→ **Instruction**:
Retype the records below from their first line through the line holding "juvenil de v", including both ends and no pictures.
╭─ Material for this task
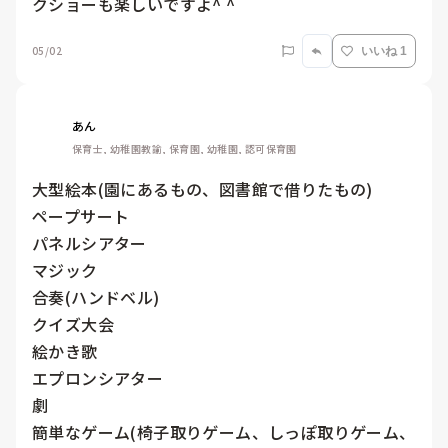
クショーも楽しいですよ^ ^
05/02
いいね 1
あん
保育士, 幼稚園教諭, 保育園, 幼稚園, 認可保育園
大型絵本(園にあるもの、図書館で借りたもの)

ペープサート

パネルシアター

マジック

合奏(ハンドベル)

クイズ大会

絵かき歌

エプロンシアター

劇

簡単なゲーム(椅子取りゲーム、しっぽ取りゲーム、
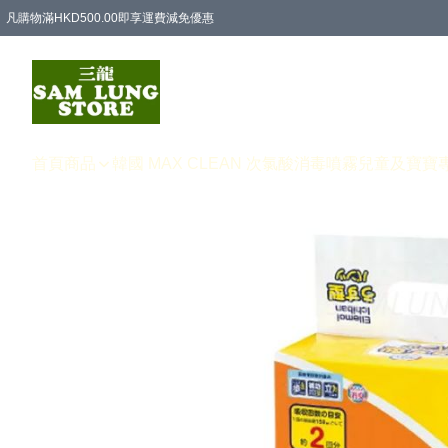
凡購物滿HKD500.00即享運費減免優惠
首頁
商品
韓國 MAX CLEAN 次氯酸消毒噴霧
兒童及寶寶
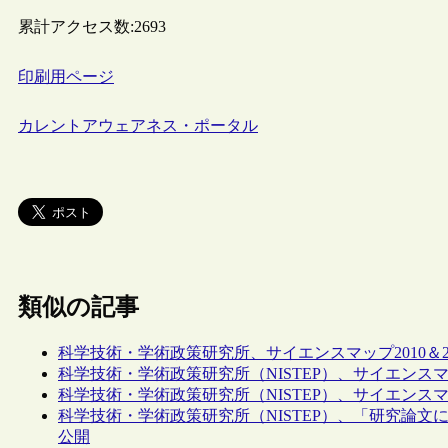
累計アクセス数:
2693
印刷用ページ
カレントアウェアネス・ポータル
類似の記事
科学技術・学術政策研究所、サイエンスマップ2010＆2
科学技術・学術政策研究所（NISTEP）、サイエンスマ
科学技術・学術政策研究所（NISTEP）、サイエンスマ
科学技術・学術政策研究所（NISTEP）、「研究論文
公開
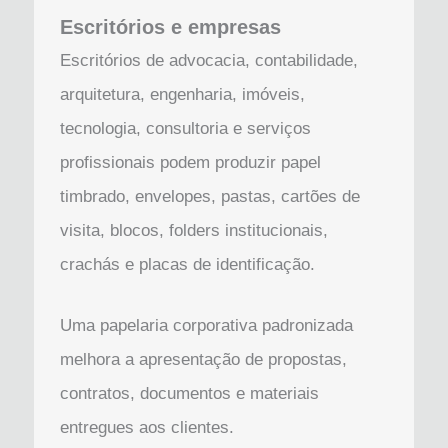
Escritórios e empresas
Escritórios de advocacia, contabilidade,
arquitetura, engenharia, imóveis,
tecnologia, consultoria e serviços
profissionais podem produzir papel
timbrado, envelopes, pastas, cartões de
visita, blocos, folders institucionais,
crachás e placas de identificação.
Uma papelaria corporativa padronizada
melhora a apresentação de propostas,
contratos, documentos e materiais
entregues aos clientes.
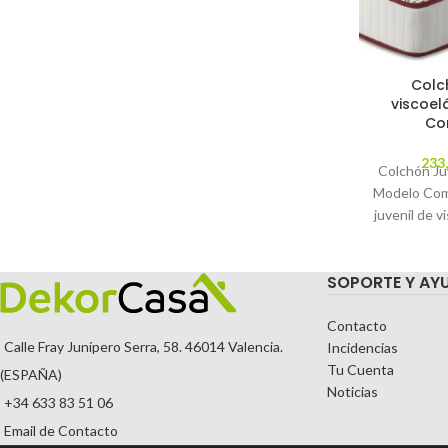
Colc
viscoel
Co
233
Colchón Juv
Modelo Comi
juvenil de v
con la mis
col
SOPORTE Y AY
Contacto
Calle Fray Junípero Serra, 58. 46014 Valencia.
Incidencias
Tu Cuenta
(ESPAÑA)
Noticias
+34 633 83 51 06
Email de Contacto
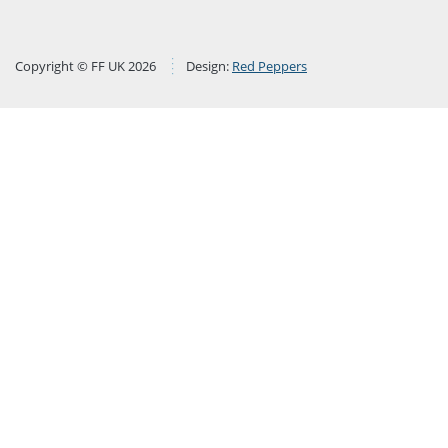
Copyright © FF UK 2026
Design:
Red Peppers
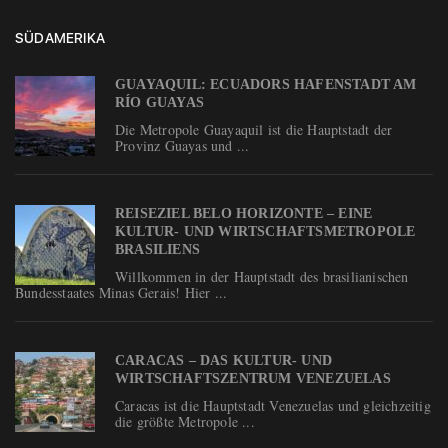
SÜDAMERIKA
GUAYAQUIL: ECUADORS HAFENSTADT AM
RÍO GUAYAS
Die Metropole Guayaquil ist die Hauptstadt der
Provinz Guayas und ...
REISEZIEL BELO HORIZONTE – EINE
KULTUR- UND WIRTSCHAFTSMETROPOLE
BRASILIENS
Willkommen in der Hauptstadt des brasilianischen
Bundesstaates Minas Gerais! Hier ...
CARACAS – DAS KULTUR- UND
WIRTSCHAFTSZENTRUM VENEZUELAS
Caracas ist die Hauptstadt Venezuelas und gleichzeitig
die größte Metropole ...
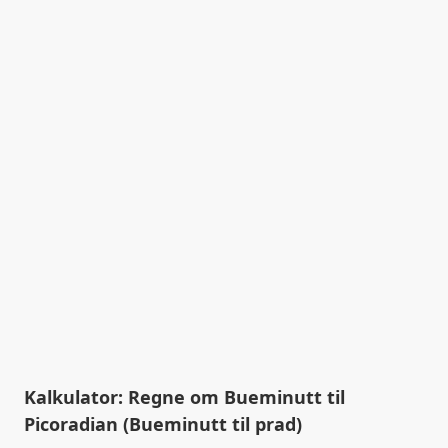
Kalkulator: Regne om Bueminutt til
Picoradian (Bueminutt til prad)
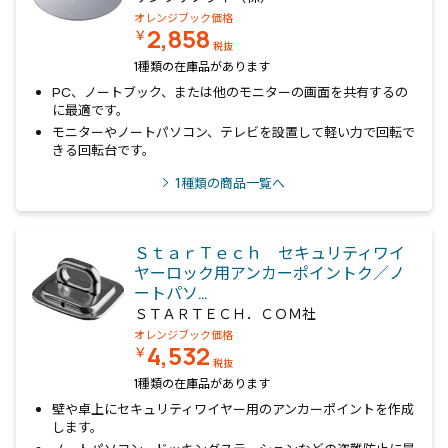
オレンジブック価格
2,858
￥
税抜
1種類の在庫品があります
PC、ノートブック、または他のモニターの画面を共有するの
に最適です。
モニターやノートパソコン、テレビを設置して軽い力で回転で
きる回転台です。
1
種類の商品一覧へ
ＳｔａｒＴｅｃｈ セキュリティワイ
ヤーロック用アンカーポイントク／ノ
ートパソ…
ＳＴＡＲＴＥＣＨ．ＣＯＭ社
オレンジブック価格
4,532
￥
税抜
1種類の在庫品があります
壁や卓上にセキュリティワイヤー用のアンカーポイントを作成
します。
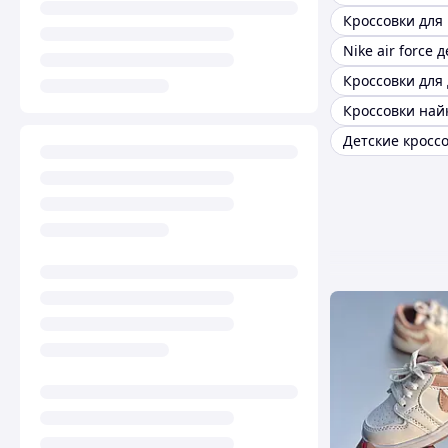
Nike air force 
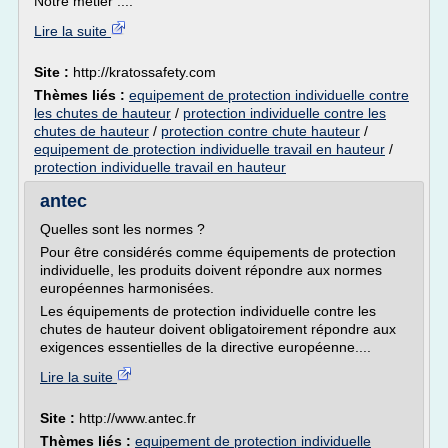
Notre métier :...
Lire la suite
Site :
http://kratossafety.com
Thèmes liés :
equipement de protection individuelle contre
les chutes de hauteur
/
protection individuelle contre les
chutes de hauteur
/
protection contre chute hauteur
/
equipement de protection individuelle travail en hauteur
/
protection individuelle travail en hauteur
antec
Quelles sont les normes ?
Pour être considérés comme équipements de protection
individuelle, les produits doivent répondre aux normes
européennes harmonisées.
Les équipements de protection individuelle contre les
chutes de hauteur doivent obligatoirement répondre aux
exigences essentielles de la directive européenne....
Lire la suite
Site :
http://www.antec.fr
Thèmes liés :
equipement de protection individuelle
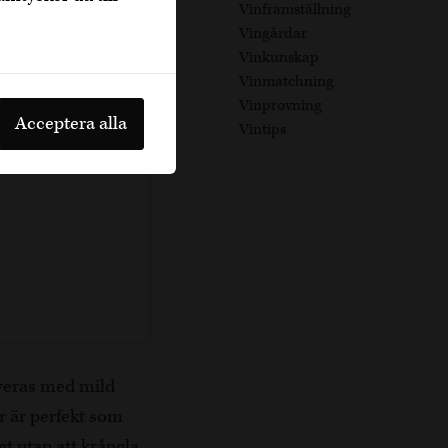
Vinframställning
Vingårdar
Vinkunskap
Vinmatchning
Vinprovning
Acceptera alla
Vintips
rveras med mild
är är perfekt som
t utan att krångla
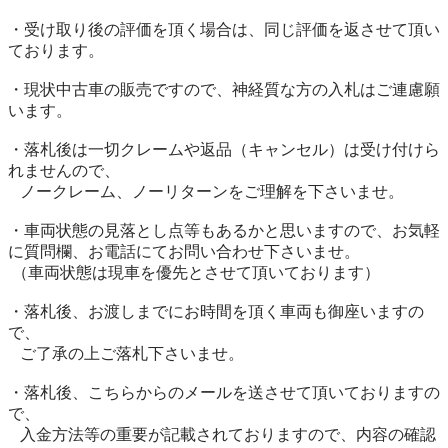
・受け取り後の評価を頂く場合は、同じ評価を返させて頂い
ております。

・現状中古車の販売ですので、神経質な方の入札はご連慮願
います。

・落札後は一切クレームや返品（キャンセル）は受け付けら
れませんので、 

   ノークレーム、ノーリターンをご理解を下さいませ。

・車両状態の見落とし点等もあるかと思いますので、お気軽
に質問欄、お電話にてお問い合わせ下さいませ。

 （車両状態は現車を優先とさせて頂いております）

・落札後、お渡しまでにお時間を頂く車両も御座いますの
で、

   ご了承の上ご落札下さいませ。

・落札後、こちらからのメールを送させて頂いておりますの
で、

   入金方法等の重要が記載されておりますので、内容の確認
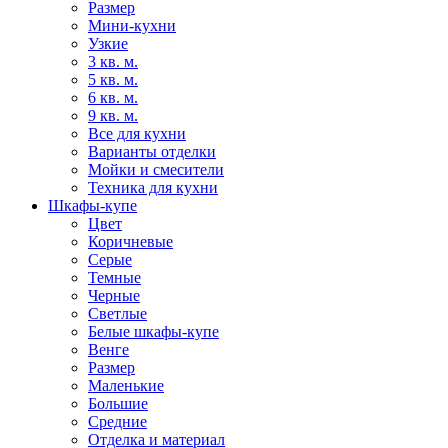
Размер
Мини-кухни
Узкие
3 кв. м.
5 кв. м.
6 кв. м.
9 кв. м.
Все для кухни
Варианты отделки
Мойки и смесители
Техника для кухни
Шкафы-купе
Цвет
Коричневые
Серые
Темные
Черные
Светлые
Белые шкафы-купе
Венге
Размер
Маленькие
Большие
Средние
Отделка и материал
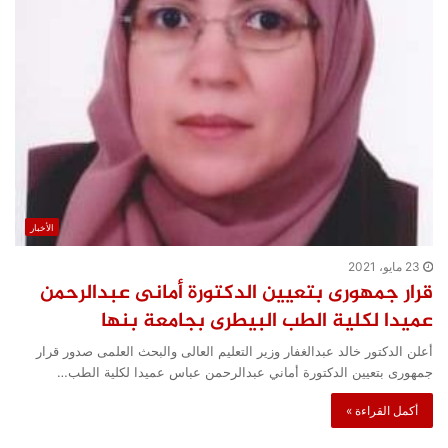
الأخبار
23 مايو، 2021
قرار جمهورى بتعيين الدكتورة أمانى عبدالرحمن
عميدا لكلية الطب البيطرى بجامعة بنها
أعلن الدكتور خالد عبدالغفار وزير التعليم العالى والبحث العلمى صدور قرار
جمهورى بتعيين الدكتورة أماني عبدالرحمن عباس عميدا لكلية الطب…
أكمل القراءة »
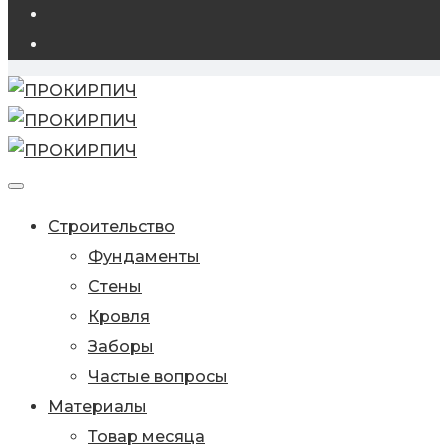
Строительство
Фундаменты
Стены
Кровля
Заборы
Частые вопросы
Материалы
Товар месяца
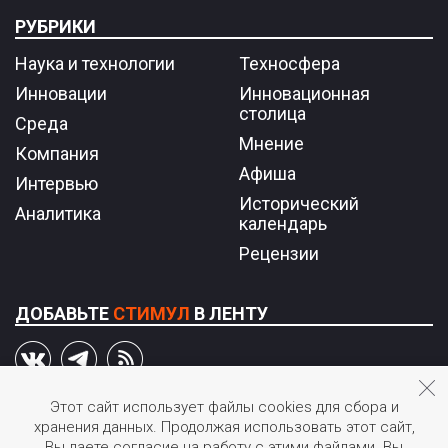
РУБРИКИ
Наука и технологии
Техносфера
Инновации
Инновационная
столица
Среда
Мнение
Компания
Афиша
Интервью
Исторический
Аналитика
календарь
Рецензии
ДОБАВЬТЕ
СТИМУЛ
В ЛЕНТУ
Этот сайт использует файлы cookies для сбора и
хранения данных. Продолжая использовать этот сайт,
© 2026 STIмул.
Вы даете согласие на работу с этими файлами. Вы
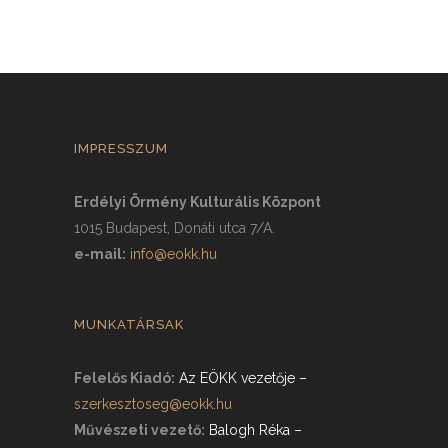
IMPRESSZUM
Erdélyi Örmény Kulturális Központ
1015 Budapest, Donáti utca 7/A.
e-mail:
info@eokk.hu
MUNKATÁRSAK
Felelős Kiadó:
Az EÖKK vezetője
–
szerkesztoseg@eokk.hu
Művészeti vezető:
Balogh Réka
–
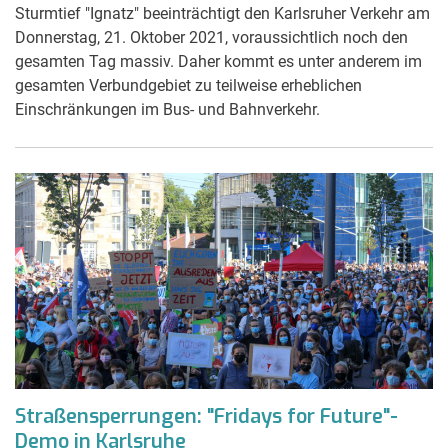
Sturmtief "Ignatz" beeinträchtigt den Karlsruher Verkehr am
Donnerstag, 21. Oktober 2021, voraussichtlich noch den
gesamten Tag massiv. Daher kommt es unter anderem im
gesamten Verbundgebiet zu teilweise erheblichen
Einschränkungen im Bus- und Bahnverkehr.
Straßensperrungen: "Fridays for Future"-
Demo in Karlsruhe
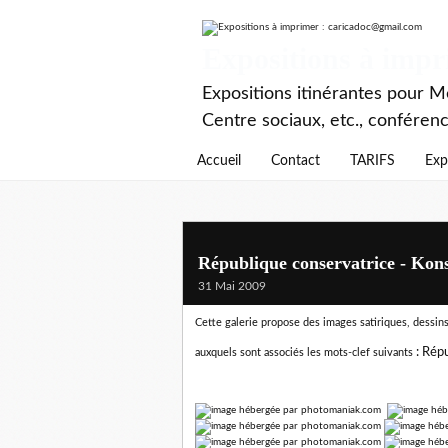
Expositions à imp
Expositions itinérantes pour Mé
Centre sociaux, etc., conféren
Accueil
Contact
TARIFS
Exp
République conservatrice - Kons
31 Mai 2009
Cette galerie propose des images satiriques, dessins 
:
Répu
auxquels sont associés les mots-clef suivants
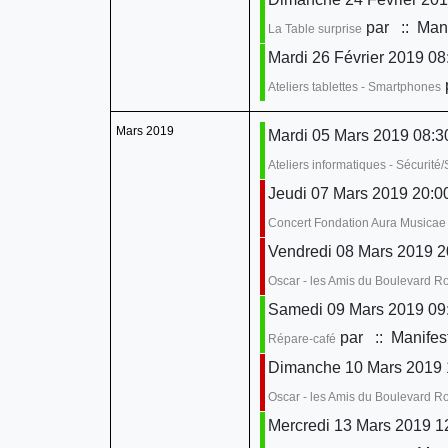
par
:: Mani
La Table surprise
Mardi 26 Février 2019 08:
Ateliers tablettes - Smartphones
Mars 2019
Mardi 05 Mars 2019 08:30
Ateliers informatiques - Sécurit
Jeudi 07 Mars 2019 20:0
Concert Fondation Aura Musicae
Vendredi 08 Mars 2019 2
Oscar - les Amis du Boulevard 
Samedi 09 Mars 2019 09:
par
:: Manifes
Répare-café
Dimanche 10 Mars 2019 
Oscar - les Amis du Boulevard 
Mercredi 13 Mars 2019 1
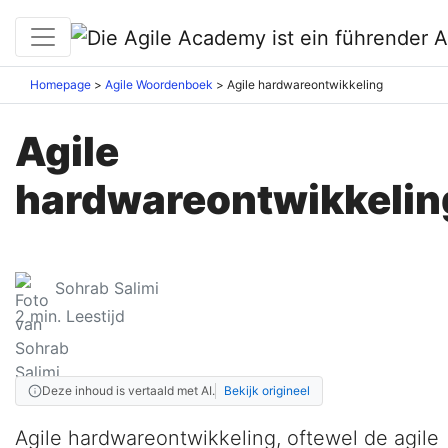
Homepage
Agile Woordenboek
Agile hardwareontwikkeling
Agile
hardwareontwikkelin
Sohrab Salimi
2
min. Leestijd
Deze inhoud is vertaald met AI.
Bekijk origineel
Agile hardwareontwikkeling, oftewel de agile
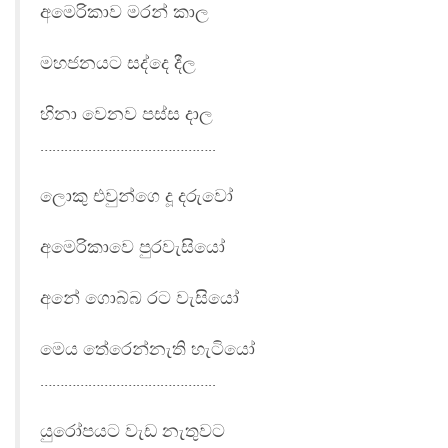
අමෙරිකාව මරන් කාල
මහජනයට සද්දෙ දීල
හිනා වෙනව පස්ස දාල
……………………………………..
ලොකු එවුන්ගෙ දූ දරුවෝ
අමෙරිකාවෙ පුරවැසියෝ
අනේ ගොබ්බ රට වැසියෝ
මෙය තේරෙන්නැති හැටියෝ
……………………………………..
යුරෝපයට වැඩ නැතුවට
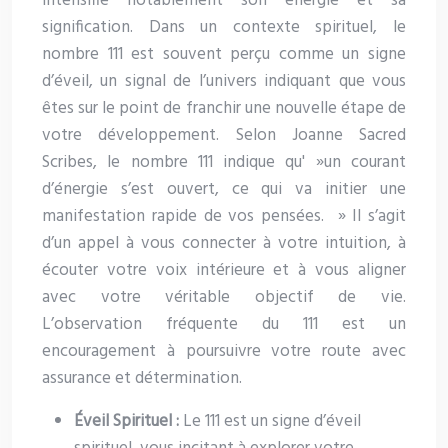
intensifie notablement son énergie et sa
signification. Dans un contexte spirituel, le
nombre 111 est souvent perçu comme un signe
d’éveil, un signal de l’univers indiquant que vous
êtes sur le point de franchir une nouvelle étape de
votre développement. Selon Joanne Sacred
Scribes, le nombre 111 indique qu' »un courant
d’énergie s’est ouvert, ce qui va initier une
manifestation rapide de vos pensées. » Il s’agit
d’un appel à vous connecter à votre intuition, à
écouter votre voix intérieure et à vous aligner
avec votre véritable objectif de vie.
L’observation fréquente du 111 est un
encouragement à poursuivre votre route avec
assurance et détermination.
Éveil Spirituel :
Le 111 est un signe d’éveil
╰─
→ **The completed task**:
クショーも楽しいですよ^ ^
05/02
いいね 1
あん
保育士, 幼稚園教諭, 保育園, 幼稚園, 認可保育園
大型絵本(園にあるもの、図書館で借りたもの)

ペープサート

パネルシアター

マジック

合奏(ハンドベル)

クイズ大会

絵かき歌

エプロンシアター

劇

簡単なゲーム(椅子取りゲーム、しっぽ取りゲーム、
凡購物滿HKD500.00即享運費減免優惠
首頁
商品
韓國 MAX CLEAN 次氯酸消毒噴霧
兒童及寶寶
累計アクセス数:
2693
印刷用ページ
カレントアウェアネス・ポータル
類似の記事
科学技術・学術政策研究所、サイエンスマップ2010＆2
科学技術・学術政策研究所（NISTEP）、サイエンスマ
科学技術・学術政策研究所（NISTEP）、サイエンスマ
科学技術・学術政策研究所（NISTEP）、「研究論文
公開
Escritórios e empresas
Escritórios de advocacia, contabilidade,
arquitetura, engenharia, imóveis,
tecnologia, consultoria e serviços
profissionais podem produzir papel
timbrado, envelopes, pastas, cartões de
visita, blocos, folders institucionais,
crachás e placas de identificação.
Uma papelaria corporativa padronizada
melhora a apresentação de propostas,
contratos, documentos e materiais
entregues aos clientes.
Colc
viscoel
Co
233
Colchón Juv
Modelo Comi
juvenil de v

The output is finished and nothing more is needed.